A Universe of Holes
Inside and outside
and upside down now
all of the ways which I allowed myself to be
twisted and turned
because I thought that’s what he wanted,
what they wanted,
all, in fact, they want at all.
I didn’t know how to speak,
how to move,
in a way that was me.
Whose legs are these?
Why have I given them over?
He broke inside or did I allow it,
and what does forgiveness mean
if it’s for two people?
How does healing begin?
When you’re all alone.
The girls they give they give they give
and the hole between our legs grows larger.
From the many men
and the vast universe they leave behind
Because they always do.
A to B equals Alone.
If I could do it over,
would I choose to go back?
Could I erase the road map,
that got me from A to B?
It’s the path that it took to get you there,
that’s what they always say.
But how many A to B and A to B and A to B
before you’re wondering where Z went to hide?
We blame ourselves, we do as women,
yet maybe it’s time to turn the sword.
Are we tired of stabbing ourselves? What about the men who brought it?
When it became easier to give in
than repeating the no
realizing the heaviness of sleep was setting in.
It’s just as much their fault and why are we afraid to say so?
They take us when we ask them not to,
they push and push and basically we all just
want to be left alone.
That’s how it works.
They always leave and we always want to be left alone.
So my question to you, to me, to us,
is do we just give them what they want so we can be left alone?
Uncovering the covers
the morning after.
When the sun is up
And we’re supposed to laugh.
With our friends,
the next day,
it’s so funny,
It’s so funny so funny but it never was funny until we really owned it.
That we were in charge. That we were the queens. That we wanted it
on the couch,
Or we didn’t want it at all.
The power play.
When we began to own it, real or not, aware or not,
the tables shifted and we knew.
The tall one grew taller and the short one filled out.

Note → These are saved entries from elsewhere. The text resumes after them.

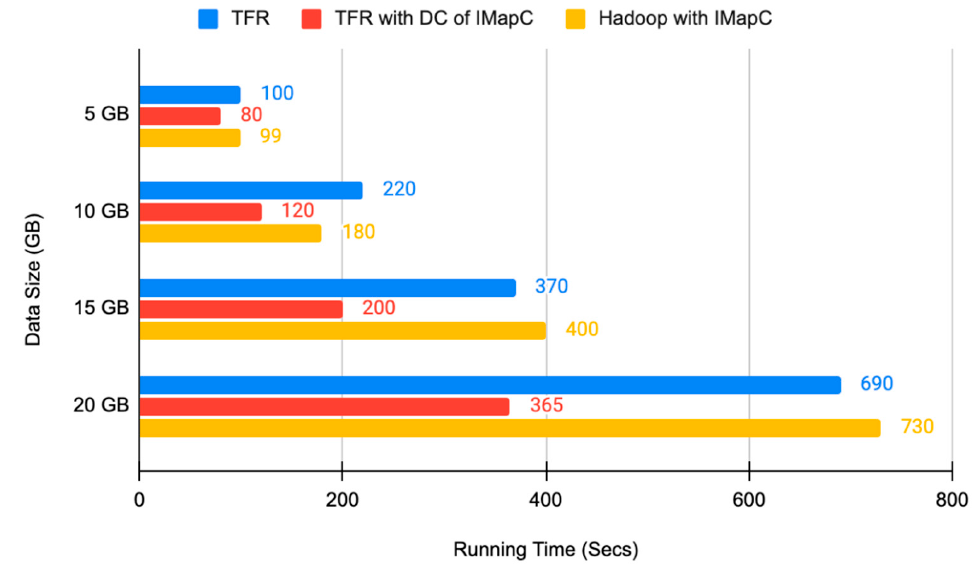
Figure 9. The execution time of the Sort program comparing TFR, TFR with IMapC, and Hadoop. Table 6. Performance Comparison of TFR, TFR with DC of IMapC, and Hadoop on running Word- Count program.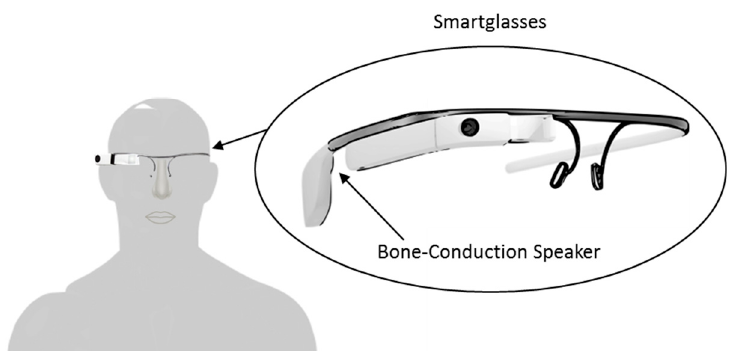
Figure 7. Illustration of the continuous auditory cueing system, used by Zhao et al. The Google ‘Glass’ system provided features such as monocular display and bone ‐ conduction sound. During auditory cueing the monocular display is clear and the bone ‐ conduction speaker delivers a burst of audio cueing at a set tempo.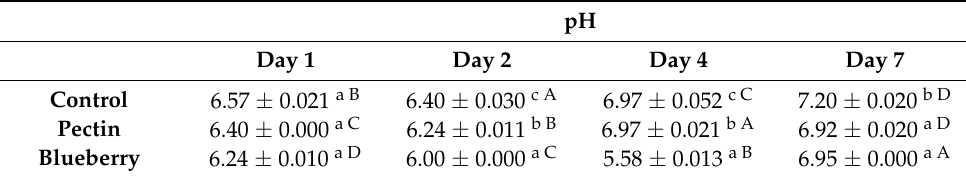
Table 4. pHs of salmon fillets during storage with different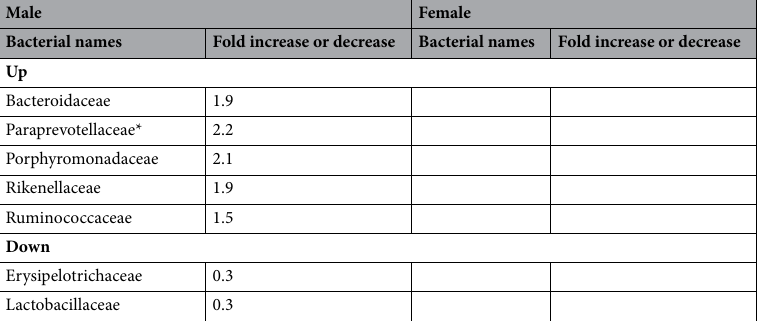
Table 1. Perturbed bacteria at the family level. *k_Bacteria; p_Bacteroidetes; c_Bacteroidia; o_Bacteroidales; f_Paraprevotellaceae.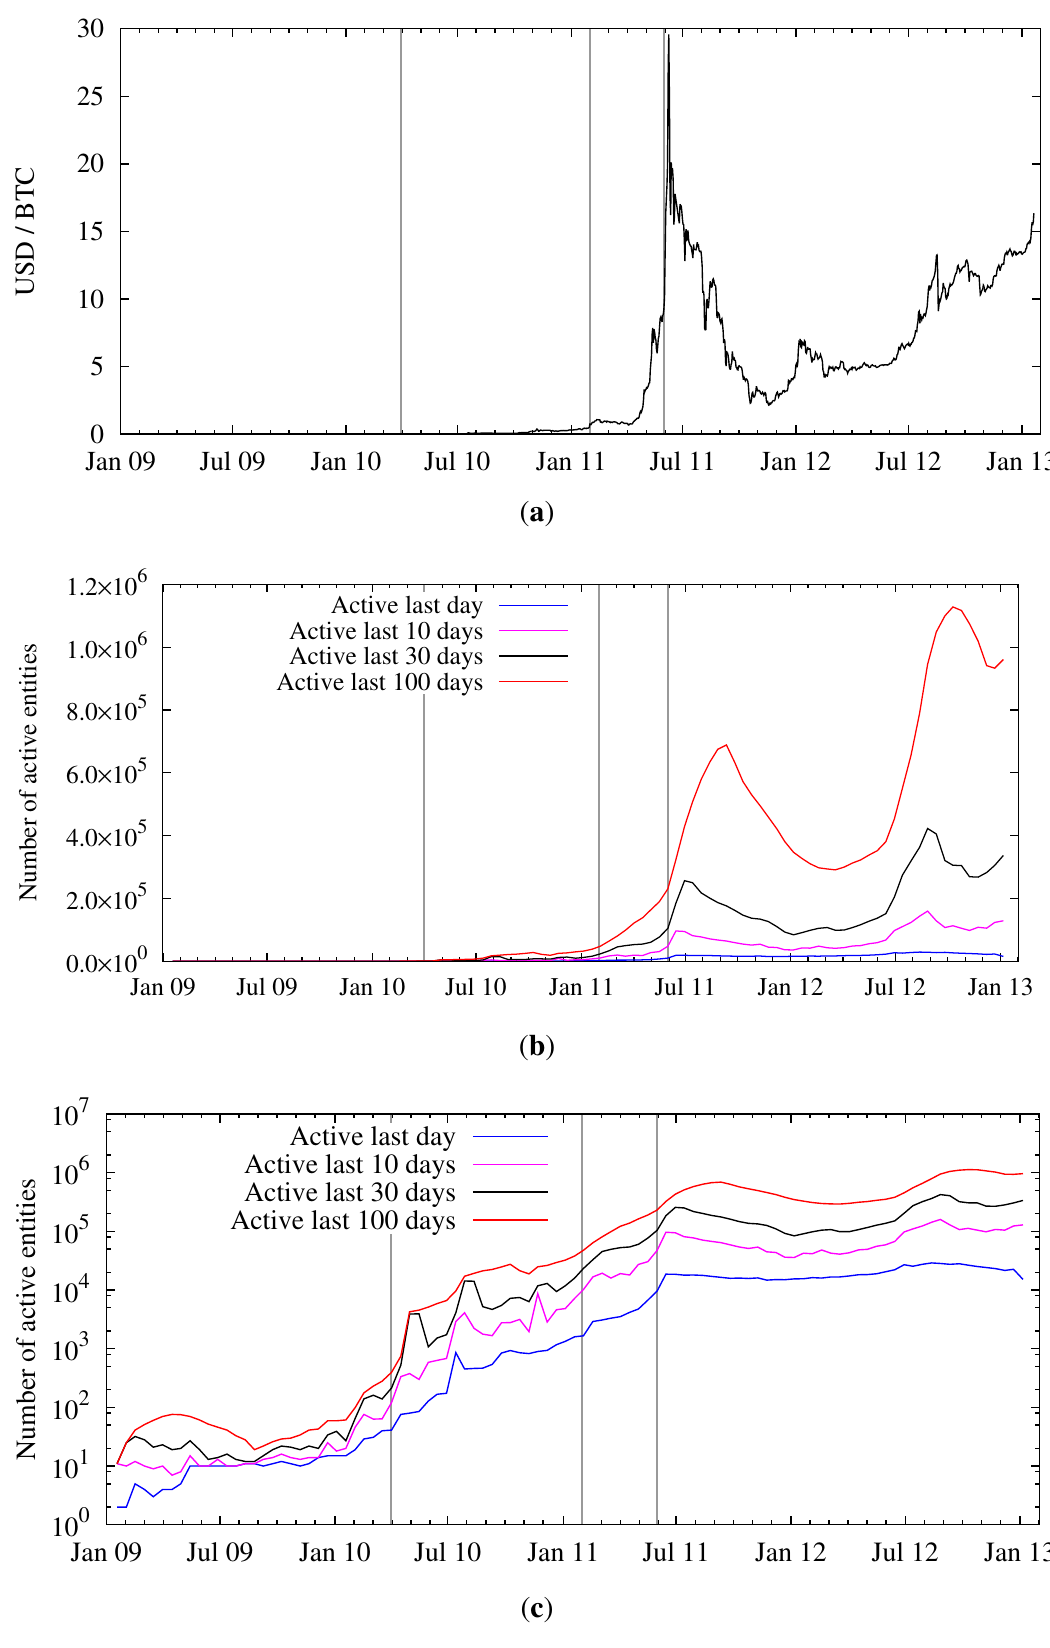
Figure 6. Price per bitcoin and activity of entities over time. ( a ) Exchange rate in USD at Mt. Gox (weighted average) [14]; ( b ) Entity activity over time (linear scale); ( c ) Entity activity over time (logarithmic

And the talks over breakfast involved no sun.
Like an animal he fucks me
and I like it.
Like the rawness and the badness until I don’t like it anymore.
Until the names actually hurt
and the fun and playfulness has turned black.
It’s the intensity
To let off some
of this built up steam.
It’s the aggression
The roughness born
from your discomfort
in being a man.
Prose piece — Thinking to not think about it
Thinking about sex is something we never want to do as women. Maybe some do, I don’t. Talking about it, is really great. Having it, is a whole other story.
When we think about what we think about sex we can know more about ourselves and how we feel and our outlooks on the world.
As we toss and turn in our heads it make me wonder: do I do it because I want to, or because he wants me to?
What is an amount I can handle, put up with, and when do I say no?
And if it’s your boyfriend, the one you’ve chosen to be with, are you ever allowed to say no?
This is something I think about how I don’t want to think about.
I wonder why we feel we must be validated? Why a man’s approval and a man’s love is something we always search for. I wonder how and if that may come from my mother—who always had a man, who was lonely when she was single, who is at the same time power and aggression and loneliness and weakness. Did she feel it all? What made her lonely and has she finally learned that it’s never going be perfect? Pick what you will and the rest will follow.
Now as a woman, no longer a girl with the need to party and be seen, be out and be loud and be late and conquer a man at a bar by going home with him. It didn’t take me long to learn that the night you go home means you’ll never get him long term. Men respect women who respect themselves. Women respect men who respect themselves.
The man I am with now respects me, very much so. Does he respect himself, I wonder. Does he respect himself? That worries me, because if he doesn’t how can I stay? In a time an moment and everyday practice of trying to love and respect this body, after so many years of giving it away. Hating it in the mirror and then hoping from someone else to love it. And if the man now loves my body, I wonder how I will when he is gone. Because they always leave don’t they? I don’t want to believe it. I am afraid that I am going to lose him just so I may validate my own beliefs and fears—that he will leave and part of me will be happy so that I can “yep, they always leave don’t they.” That’s not true. This one won’t. Don’t push him away and for once in your life don’t try so hard to be right but instead celebrate the fact that you are wrong. That your beliefs are wrong. That this one you can “give” to, give away to.